• GOAL OF THE EXERCISE:
Reproduce each of the lines below verbatim, and leave the pictures out of your answer.

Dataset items
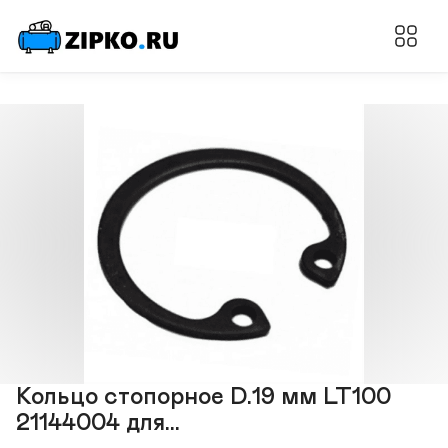
Кольцо стопорное D.19 мм LT100
21144004 для...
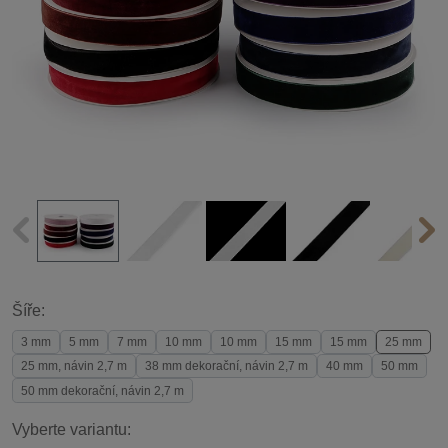
Šíře:
3 mm
5 mm
7 mm
10 mm
10 mm
15 mm
15 mm
25 mm
25 mm, návin 2,7 m
38 mm dekorační, návin 2,7 m
40 mm
50 mm
50 mm dekorační, návin 2,7 m
Vyberte variantu:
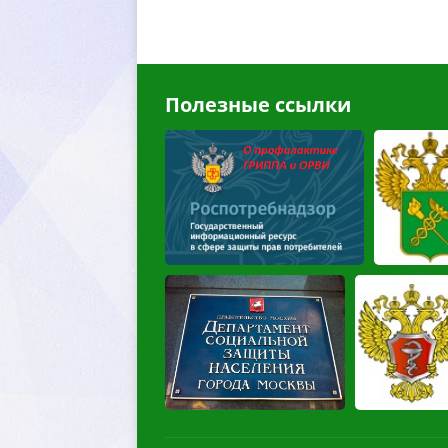
Полезные ссылки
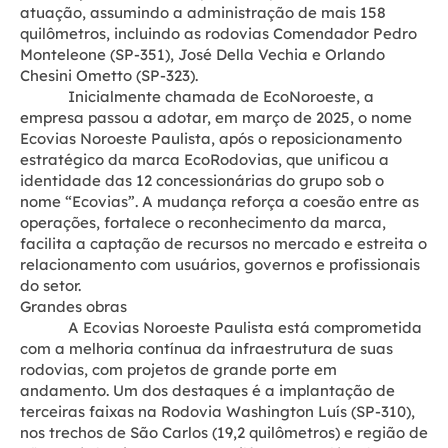
atuação, assumindo a administração de mais 158
quilômetros, incluindo as rodovias Comendador Pedro
Monteleone (SP-351), José Della Vechia e Orlando
Chesini Ometto (SP-323).
Inicialmente chamada de EcoNoroeste, a
empresa passou a adotar, em março de 2025, o nome
Ecovias Noroeste Paulista, após o reposicionamento
estratégico da marca EcoRodovias, que unificou a
identidade das 12 concessionárias do grupo sob o
nome “Ecovias”. A mudança reforça a coesão entre as
operações, fortalece o reconhecimento da marca,
facilita a captação de recursos no mercado e estreita o
relacionamento com usuários, governos e profissionais
do setor.
Grandes obras
A Ecovias Noroeste Paulista está comprometida
com a melhoria contínua da infraestrutura de suas
rodovias, com projetos de grande porte em
andamento. Um dos destaques é a implantação de
terceiras faixas na Rodovia Washington Luís (SP-310),
nos trechos de São Carlos (19,2 quilômetros) e região de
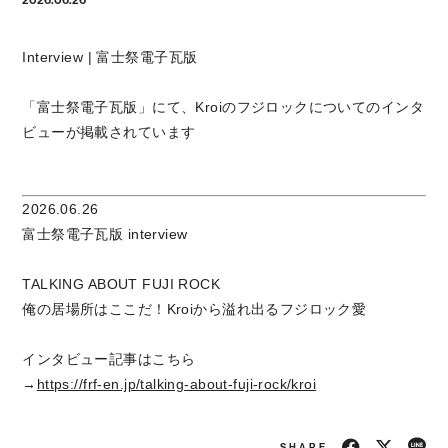
Interview | 富士祭電子瓦版
「富士祭電子瓦版」にて、Kroiのフジロックについてのインタ
ビューが掲載されています
2026.06.26
富士祭電子瓦版 interview
TALKING ABOUT FUJI ROCK
俺の居場所はここだ！Kroiから溢れ出るフジロック愛
インタビュー記事はこちら
→
https://frf-en.jp/talking-about-fuji-rock/kroi
SHARE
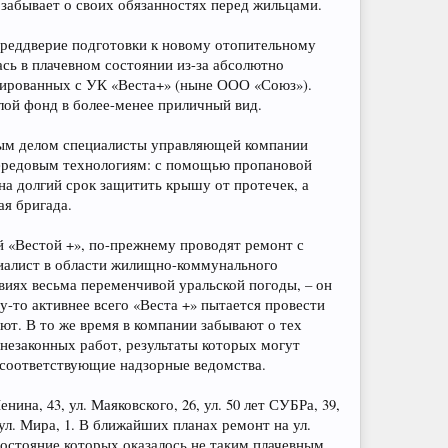
 забывает о своих обязанностях перед жильцами.
преддверие подготовки к новому отопительному
сь в плачевном состоянии из-за абсолютно
дированных с УК «Веста+» (ныне ООО «Союз»).
лой фонд в более-менее приличный вид.
вым делом специалисты управляющей компании
передовым технологиям: с помощью пропановой
на долгий срок защитить крышу от протечек, а
я бригада.
й «Вестой +», по-прежнему проводят ремонт с
иалист в области жилищно-коммунального
овиях весьма переменчивой уральской погоды, – он
-то активнее всего «Веста +» пытается провести
ют. В то же время в компании забывают о тех
 незаконных работ, результаты которых могут
 соответствующие надзорные ведомства.
на, 43, ул. Маяковского, 26, ул. 50 лет СУБРа, 39,
ул. Мира, 1. В ближайших планах ремонт на ул.
состояние которых оказалось не таким плачевным,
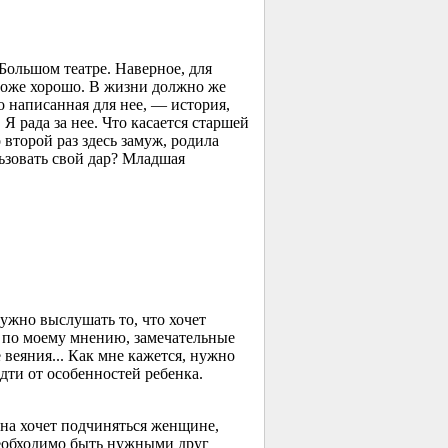
Большом театре. Наверное, для
 тоже хорошо. В жизни должно же
о написанная для нее, — история,
 Я рада за нее. Что касается старшей
второй раз здесь замуж, родила
льзовать свой дар? Младшая
нужно выслушать то, что хочет
, по моему мнению, замечательные
веяния... Как мне кажется, нужно
идти от особенностей ребенка.
ина хочет подчиняться женщине,
 необходимо быть нужными друг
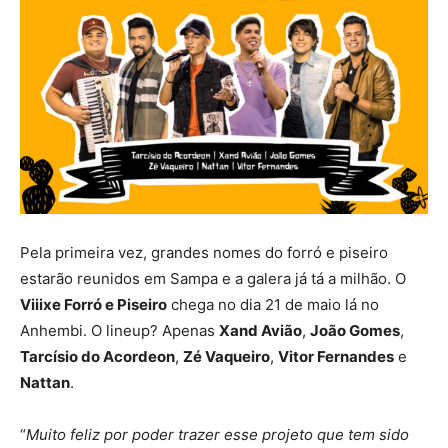
Pela primeira vez, grandes nomes do forró e piseiro
estarão reunidos em Sampa e a galera já tá a milhão. O
Viiixe Forró e Piseiro
chega no dia 21 de maio lá no
Anhembi. O lineup? Apenas
Xand Avião
,
João Gomes
,
Tarcísio do Acordeon
,
Zé Vaqueiro
,
Vitor Fernandes
e
Nattan
.
“
Muito feliz por poder trazer esse projeto que tem sido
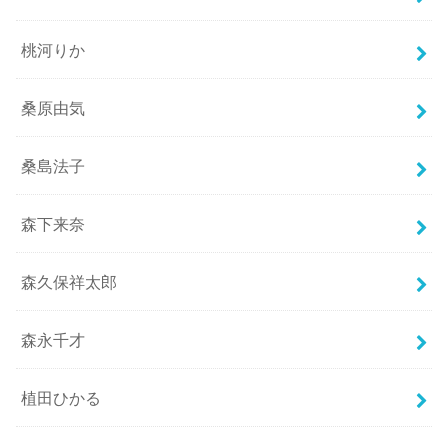
桃河りか
桑原由気
桑島法子
森下来奈
森久保祥太郎
森永千才
植田ひかる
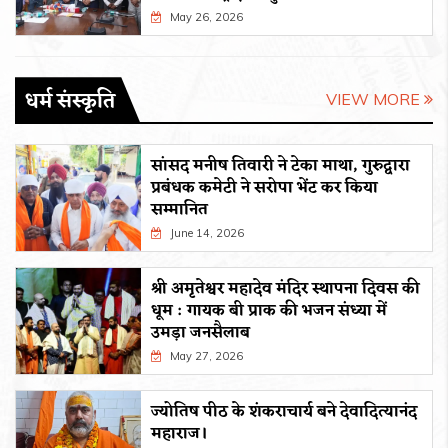
May 26, 2026
धर्म संस्कृति
VIEW MORE
सांसद मनीष तिवारी ने टेका माथा, गुरुद्वारा
प्रबंधक कमेटी ने सरोपा भेंट कर किया
सम्मानित
June 14, 2026
श्री अमृतेश्वर महादेव मंदिर स्थापना दिवस की
धूम : गायक बी प्राक की भजन संध्या में
उमड़ा जनसैलाब
May 27, 2026
ज्योतिष पीठ के शंकराचार्य बने देवादित्यानंद
महाराज।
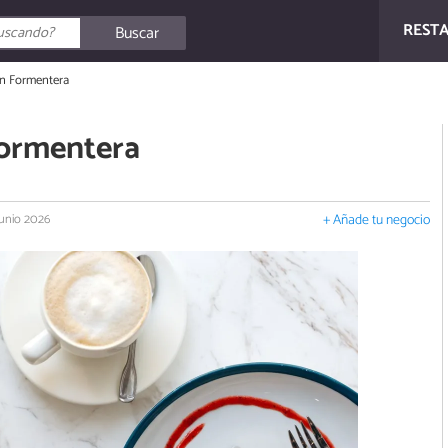
REST
Buscar
n Formentera
ormentera
junio 2026
+ Añade tu negocio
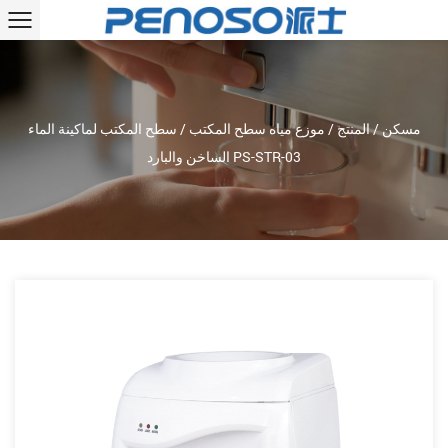
مسكن
/
المنتج
/
موزع مياه سطح المكتب
/
سطح المكتب لماكينة الماء
الساخن والبارد PS-STR-03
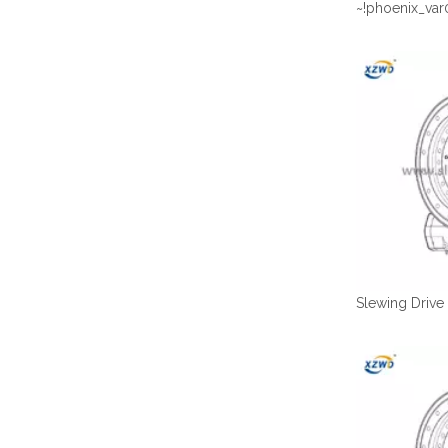
~!phoenix_var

• SOLUTION FOR THIS TASK:
Кольцо стопорное D.19 мм LT100
21144004 для...
Šíře:
3 mm
5 mm
7 mm
10 mm
10 mm
15 mm
15 mm
25 mm
25 mm, návin 2,7 m
38 mm dekorační, návin 2,7 m
40 mm
50 mm
50 mm dekorační, návin 2,7 m
Vyberte variantu:
Полезные ссылки
atuação, assumindo a administração de mais 158
quilômetros, incluindo as rodovias Comendador Pedro
Monteleone (SP-351), José Della Vechia e Orlando
Chesini Ometto (SP-323).
Inicialmente chamada de EcoNoroeste, a
empresa passou a adotar, em março de 2025, o nome
Ecovias Noroeste Paulista, após o reposicionamento
estratégico da marca EcoRodovias, que unificou a
identidade das 12 concessionárias do grupo sob o
nome “Ecovias”. A mudança reforça a coesão entre as
operações, fortalece o reconhecimento da marca,
facilita a captação de recursos no mercado e estreita o
relacionamento com usuários, governos e profissionais
do setor.
Grandes obras
A Ecovias Noroeste Paulista está comprometida
com a melhoria contínua da infraestrutura de suas
rodovias, com projetos de grande porte em
andamento. Um dos destaques é a implantação de
terceiras faixas na Rodovia Washington Luís (SP-310),
nos trechos de São Carlos (19,2 quilômetros) e região de
Interview | 富士祭電子瓦版
「富士祭電子瓦版」にて、Kroiのフジロックについてのインタ
ビューが掲載されています
2026.06.26
富士祭電子瓦版 interview
TALKING ABOUT FUJI ROCK
俺の居場所はここだ！Kroiから溢れ出るフジロック愛
インタビュー記事はこちら
→
https://frf-en.jp/talking-about-fuji-rock/kroi
SHARE
 забывает о своих обязанностях перед жильцами.
преддверие подготовки к новому отопительному
сь в плачевном состоянии из-за абсолютно
дированных с УК «Веста+» (ныне ООО «Союз»).
лой фонд в более-менее приличный вид.
вым делом специалисты управляющей компании
передовым технологиям: с помощью пропановой
на долгий срок защитить крышу от протечек, а
я бригада.
й «Вестой +», по-прежнему проводят ремонт с
иалист в области жилищно-коммунального
овиях весьма переменчивой уральской погоды, – он
-то активнее всего «Веста +» пытается провести
ют. В то же время в компании забывают о тех
 незаконных работ, результаты которых могут
 соответствующие надзорные ведомства.
на, 43, ул. Маяковского, 26, ул. 50 лет СУБРа, 39,
ул. Мира, 1. В ближайших планах ремонт на ул.
состояние которых оказалось не таким плачевным,
Большом театре. Наверное, для
 тоже хорошо. В жизни должно же
о написанная для нее, — история,
 Я рада за нее. Что касается старшей
второй раз здесь замуж, родила
льзовать свой дар? Младшая
нужно выслушать то, что хочет
, по моему мнению, замечательные
веяния... Как мне кажется, нужно
идти от особенностей ребенка.
ина хочет подчиняться женщине,
 необходимо быть нужными друг
Pela primeira vez, grandes nomes do forró e piseiro
estarão reunidos em Sampa e a galera já tá a milhão. O
Viiixe Forró e Piseiro
chega no dia 21 de maio lá no
Anhembi. O lineup? Apenas
Xand Avião
,
João Gomes
,
Tarcísio do Acordeon
,
Zé Vaqueiro
,
Vitor Fernandes
e
Nattan
.
“
Muito feliz por poder trazer esse projeto que tem sido
桃河りか
桑原由気
桑島法子
森下来奈
森久保祥太郎
森永千才
植田ひかる
May 26, 2026
धर्म संस्कृति
VIEW MORE
सांसद मनीष तिवारी ने टेका माथा, गुरुद्वारा
प्रबंधक कमेटी ने सरोपा भेंट कर किया
सम्मानित
June 14, 2026
श्री अमृतेश्वर महादेव मंदिर स्थापना दिवस की
धूम : गायक बी प्राक की भजन संध्या में
उमड़ा जनसैलाब
May 27, 2026
ज्योतिष पीठ के शंकराचार्य बने देवादित्यानंद
महाराज।
REST
Buscar
n Formentera
ormentera
junio 2026
+ Añade tu negocio
مسكن
/
المنتج
/
موزع مياه سطح المكتب
/
سطح المكتب لماكينة الماء
الساخن والبارد PS-STR-03
~!phoenix_var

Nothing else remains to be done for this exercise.